Erste Hilfe für Kinder

Das Rote Kreuz bietet - nicht nur - in Gloggnitz Kindernotfallkurse für Erwachsene an. "In den Kursen lernen die Eltern nicht nur, was zu tun ist, wenn etwas mit ihrem Sprössling passiert, sondern vor allem, welche Maßnahmen Kinderunfälle vermeiden - und das sind oft ganz einfache Vorkehrungen. Da geht es um Vorbeugung und Folgen mildern", skizziert die Gloggnitzer Rotkreuz-Bezirksstellenleiterin und Ärztin Patricia Windbrechtinger.

Die besten Sicherheitstipps vom KfV

Vermeiden Sie scharfe Ecken und Kanten – eventuell durch die Verwendung eines Ecken- bzw. Kantenschutzes.
Achten Sie bei gläsernen Türen, Tischen sowie Spiegeln o.ä. darauf, dass es Sicherheitsglas ist (springt in kleinere Stücke mit weniger scharfen Kanten). Notfalls gibt es auch Schutzfolien, die verhindern, dass die Bruchstücke durch die Gegend fliegen.
Bei Steckdosen sollten Sicherheitsplättchen bereits eingebaut sein.

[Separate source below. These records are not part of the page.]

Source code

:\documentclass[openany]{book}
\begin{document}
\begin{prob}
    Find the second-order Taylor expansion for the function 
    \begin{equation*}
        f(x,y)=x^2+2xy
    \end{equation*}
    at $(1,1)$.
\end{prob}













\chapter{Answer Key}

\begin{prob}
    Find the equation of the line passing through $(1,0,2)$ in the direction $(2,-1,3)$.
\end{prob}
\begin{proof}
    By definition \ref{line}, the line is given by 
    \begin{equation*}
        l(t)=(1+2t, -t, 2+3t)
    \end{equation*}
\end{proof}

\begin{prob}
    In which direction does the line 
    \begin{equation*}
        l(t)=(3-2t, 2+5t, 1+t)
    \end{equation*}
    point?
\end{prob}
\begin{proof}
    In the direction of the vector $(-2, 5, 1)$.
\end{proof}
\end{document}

Für Fenster oder Türen gibt es beispielsweise einfach auszutauschende Riegel mit Schlüssel, die verhindern, dass der Griff in eine andere Position gedreht wird (z. B. wenn das Fenster zu ist, oder gekippt).
Verwenden Sie für Treppen sogenannte Stiegen-Gitter. Beim Geländer ist es wichtig, auf richtige Abstände zu achten – ein Kinderkopf sollte nicht dazwischen passen, ansonsten kann man es z. B. mit engmaschigem Netz oder vertikalen Streben weiter absichern.

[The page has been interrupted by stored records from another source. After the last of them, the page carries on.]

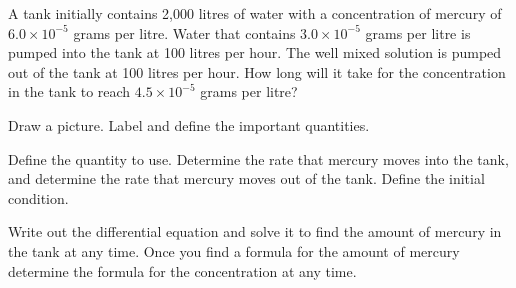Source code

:   \begin{problem}

  \item A tank initially contains 2,000 litres of water with a
    concentration of mercury of $6.0\times 10^{-5}$ grams per
    litre. Water that contains $3.0\times 10^{-5}$ grams per litre is
    pumped into the tank at 100 litres per hour. The well mixed
    solution is pumped out of the tank at 100 litres per hour.  How
    long will it take for the concentration in the tank to reach
    $4.5\times 10^{-5}$ grams per litre?

    \begin{subproblem}
      \item Draw a picture. Label and define the important quantities.
        \vfill

      \item Define the quantity to use. Determine the rate that
        mercury moves into the tank, and determine the rate that
        mercury moves out of the tank. Define the initial condition.
        \vfill

        \clearpage

      \item Write out the differential equation and solve it to find
        the amount of mercury in the tank at any time. Once you find a
        formula for the amount of mercury determine the formula for
        the concentration at any time.

        \vfill
        

    \end{subproblem}



\end{problem}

Um Ausrutschen zu vermeiden, sollten Kinder nie in Socken herumlaufen bzw. nur Socken mit „Bremsbelag“ anziehen. Besser sind natürlich Hausschuhe.
Verschließen Sie Reinigungsmittel immer gut und bewahren Sie diese außer Reichweite der Kinder auf.
Verwenden Sie beim Kochen wenn möglich die hinteren Kochplatten und drehen Sie die Stiele von Pfannen nach hinten.
Führen Sie Kabel von Wasserkochern, Schneidemaschinen etc. immer an der wandseitigen Kante der Arbeitsplatte und wickeln Sie diese beim Gerät selbst auf.
Verwenden Sie eine Kindersicherung für die Ofentüre sowie ein Herdschutzgitter.
Wenn Kinder in der Küche „mitarbeiten“, dann müssen vorher die Regeln geklärt werden. Wichtig ist auch immer, dass nur unter Aufsicht mitgeholfen werden darf.
Es gibt spezielle Armaturen mit Temperaturbegrenzer, die eine Einstellung der Wassertemperatur bis zu einem Maximalwert (z. B. 38° C) erlauben.